Vocal learning significantly contributes to the variability of calls in some mammalian species (Janik and Slater 1997). To what extent this may apply to the alarm calls of the European ground squirrel remains unclear. Species specificity of the alarm calls of ground-dwelling sciurids is probably innate and genetically predetermined, as hybridization of different species results in an intermediate acoustic structure of alarm calls (Koeppl et al. 1978; Nikol'skii et al. 1984). Moreover, it was shown experimentally that isolated ground squirrel juveniles developed alarm calls with the same basic acoustic structure as adults (Matocha 1975). Interspecies cross-fostering experiments also confirmed the genetically predetermined basic acoustic structure of alarm calls. However, subtle differences in the alarm calls of juveniles reared by their mother and by different species indicated that some learning is possibly involved in alarm call development (Matocha 1975).

The results of this study may have implications for the European ground squirrel's action plan and specifically for the reintroductions recently occurring in the Czech Republic and elsewhere (Matějů et al. 2010b). For example, Martins et al. (2018) highlighted the value of the acoustic analysis of flight calls of the cactus conure Eupsittula cactorum for revealing the origin of confiscated birds and their later proper reintroductions. This study indicates that in newly and artificially established colonies, European ground squirrels of various origin can be exposed to unfamiliar social environments and specifically to unfamiliar alarm calls. Previous research demonstrated that ground-dwelling sciurids can distinguish between the alarm calls of neighbors and non-neighbors, being more susceptible to the alarm calls of the neighboring individuals (Hare 1998; Hare and Atkins 2001; Blumstein et al. 2004).

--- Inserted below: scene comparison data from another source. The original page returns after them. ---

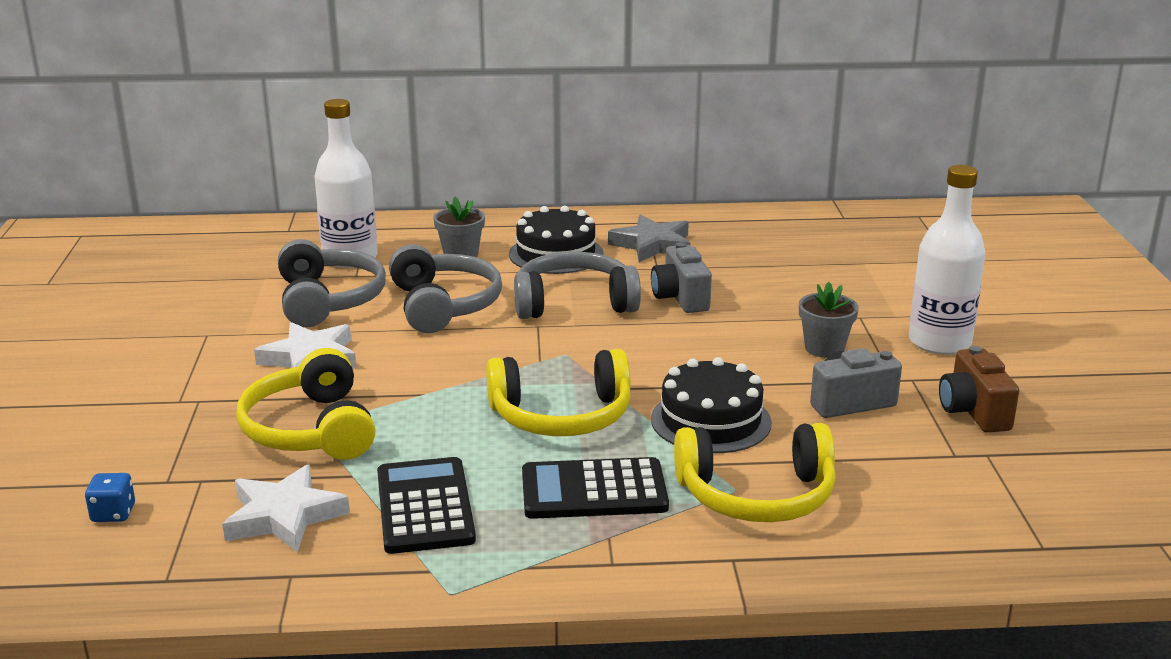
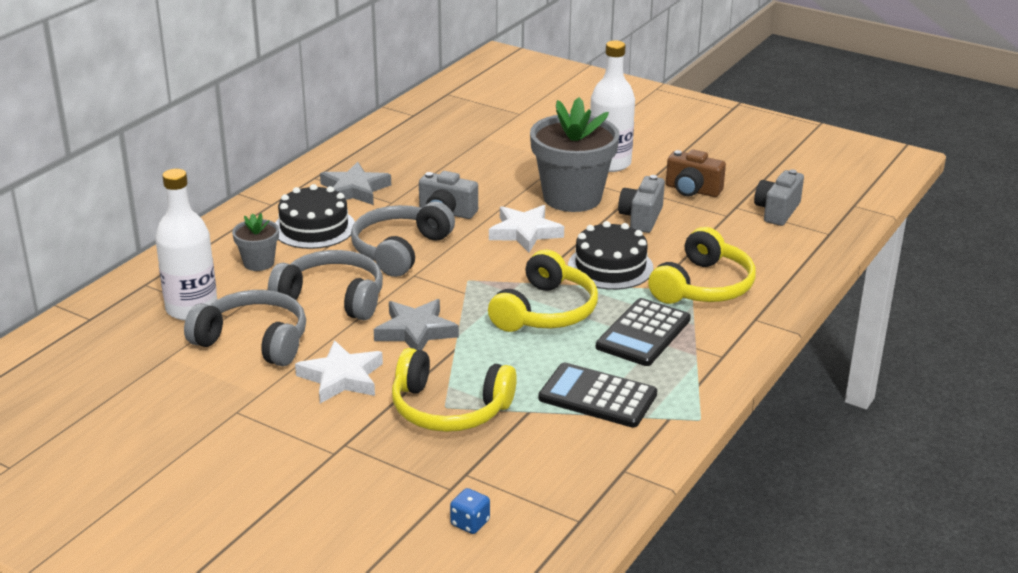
camera: 55 degrees left, 5 degrees up
white star [222,464,350,553] -> white star moved to [489,205,564,252]
grey flower pot [799,282,859,358] -> grey flower pot [530,97,620,212], size x2.07
none -> grey star [374,299,459,350]
none -> grey camera [754,169,804,226]

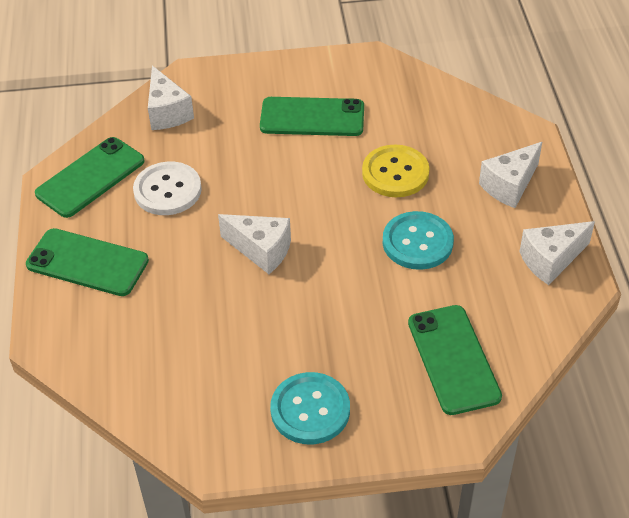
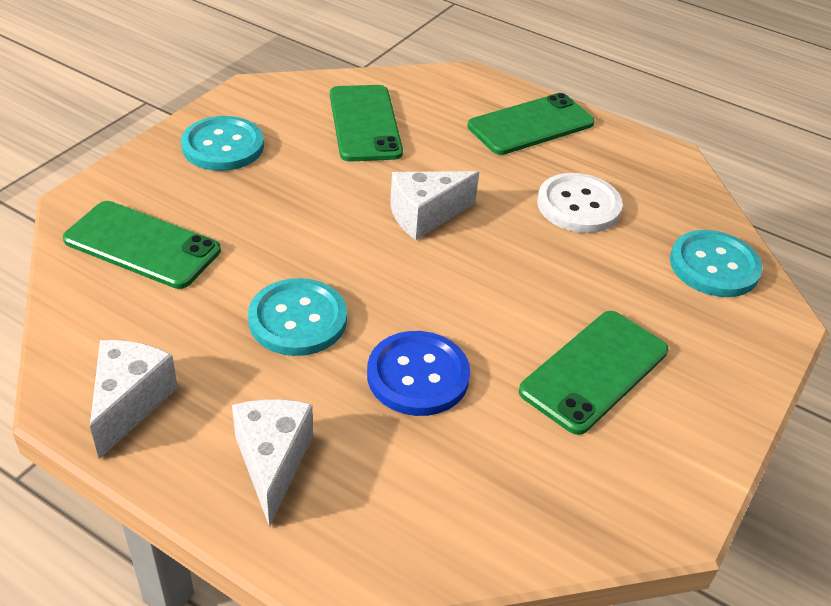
camera: 125 degrees right, 5 degrees down
green phone [35,137,145,218] -> green phone moved to [330,85,403,162]
white cheese [148,65,194,130] -> turquoise button [670,230,762,297]
yellow button [362,144,430,197] -> blue button [367,331,470,416]

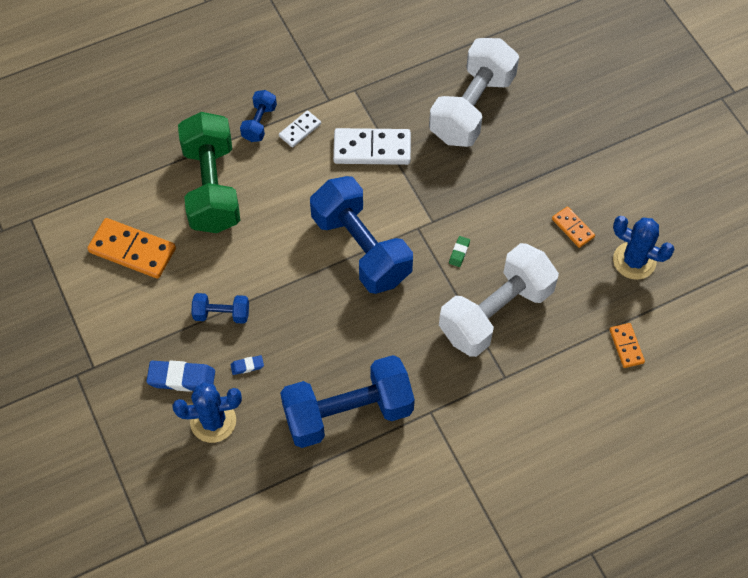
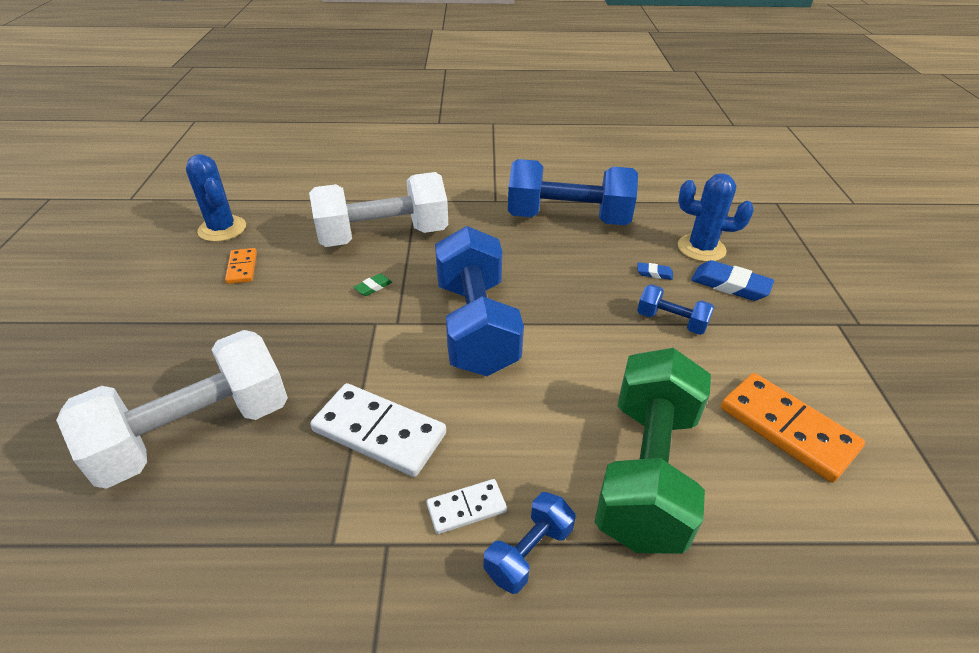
camera: 155 degrees left, 20 degrees down
orange domino [609,323,645,368] -> none

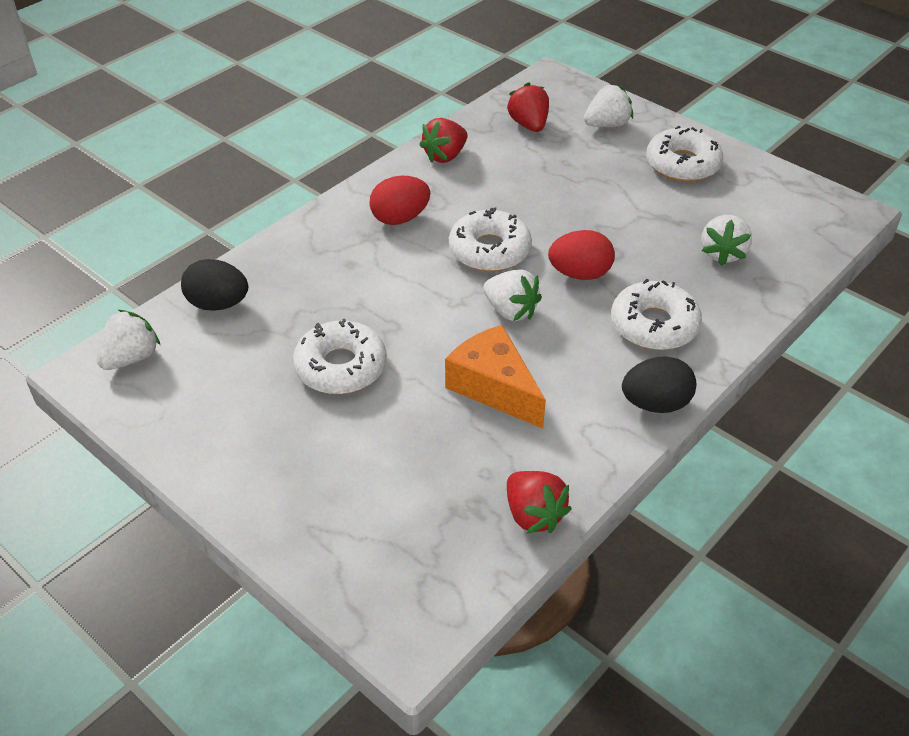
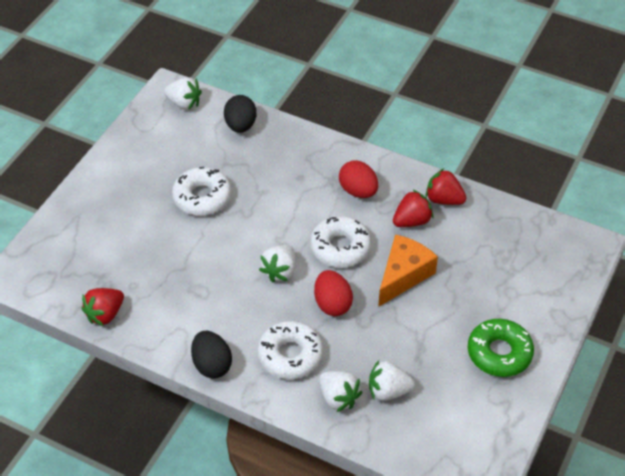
camera: 75 degrees right, 5 degrees up
orange cheese [445,325,546,429] -> orange cheese moved to [378,234,438,307]
red strawberry [507,82,549,132] -> red strawberry moved to [393,190,433,227]
white strawberry [584,84,633,127] -> white strawberry moved to [319,371,362,412]
white donut [646,126,723,182] -> green donut [468,319,534,377]

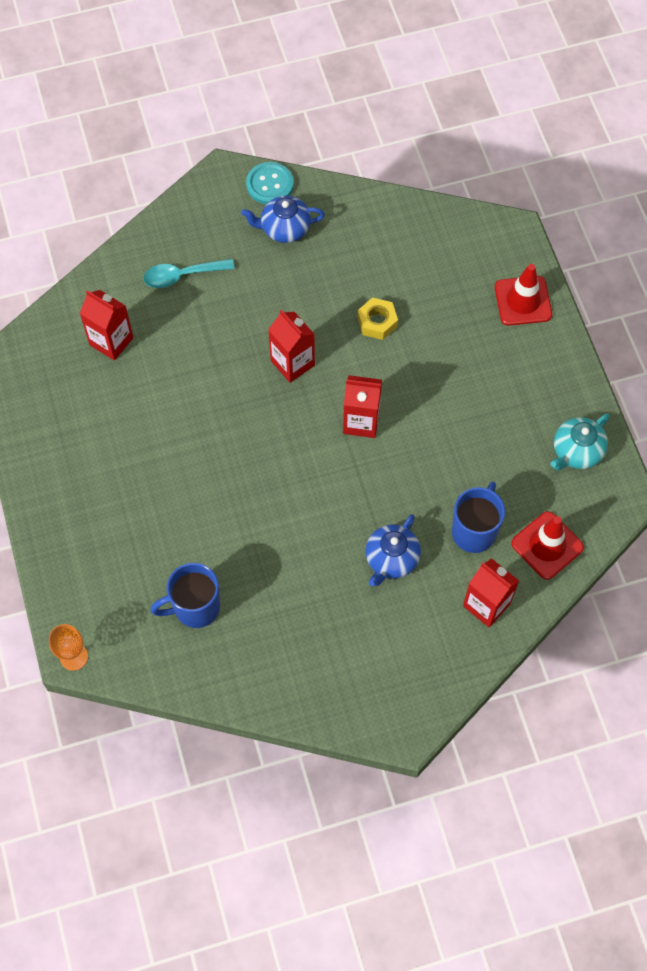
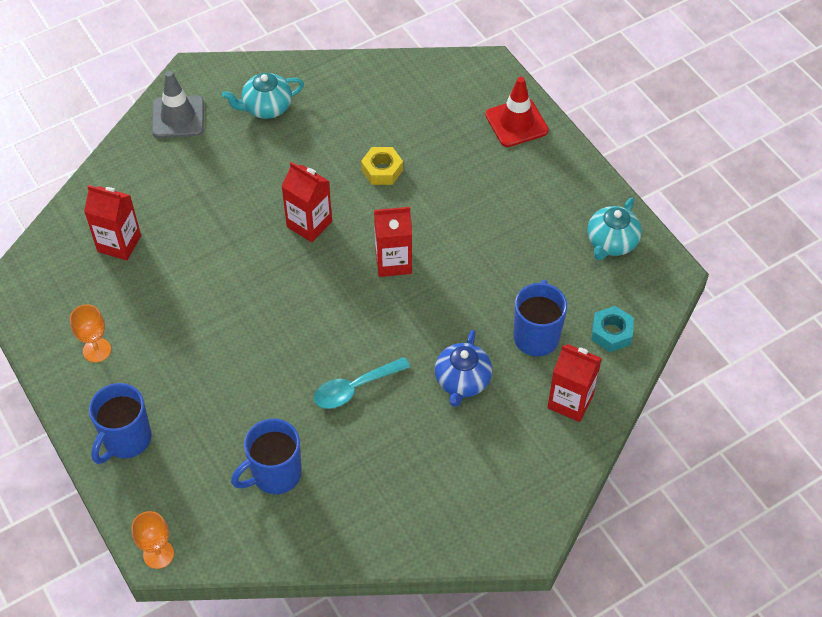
camera: 15 degrees left, 10 degrees down
turquoise spoon [143,259,235,288] -> turquoise spoon moved to [314,357,410,409]
blue teapot [241,196,325,243] -> turquoise teapot [222,73,304,119]
turquoise button [246,162,294,204] -> none
red traffic cone [511,511,584,580] -> turquoise nut [591,306,634,352]
none -> orange goblet [70,304,111,363]
none -> blue mug [89,383,152,464]
none -> grey traffic cone [152,71,204,138]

However, no experiments investigating how these rodents respond to the alarm calls of individuals from different colonies have been conducted so far. Lower responsiveness to unfamiliar alarm calls could cause higher predation costs (Sherman 1977), whereas higher responsiveness could be costly in terms of time and energy (Arenz and Leger 2000). For the animals, it is critical to find an optimal solution to the trade-off between predation risk and resource acquisition (Pollard 2011), and the capability of ground squirrels to find this trade-off might be decreased in newly established artificial colonies. This could result in the decreased viability of such colonies given the importance of alarm calls in their antipredatory strategy. However, previous studies focused on the ontogeny of alarm call responses (Mateo 1996; Mateo and Holmes 1999), on the changes in responses to unreliable callers (Hare and Atkins 2001) or to the novel sounds or alarm calls of other species (Shriner 1998, 1999) demonstrated that learning takes place in ground squirrels in response to alarm calls. Therefore, it is probable that the European ground squirrels can become familiar with their new social environment, including unfamiliar alarm calls, if they are given appropriate conditions and enough time.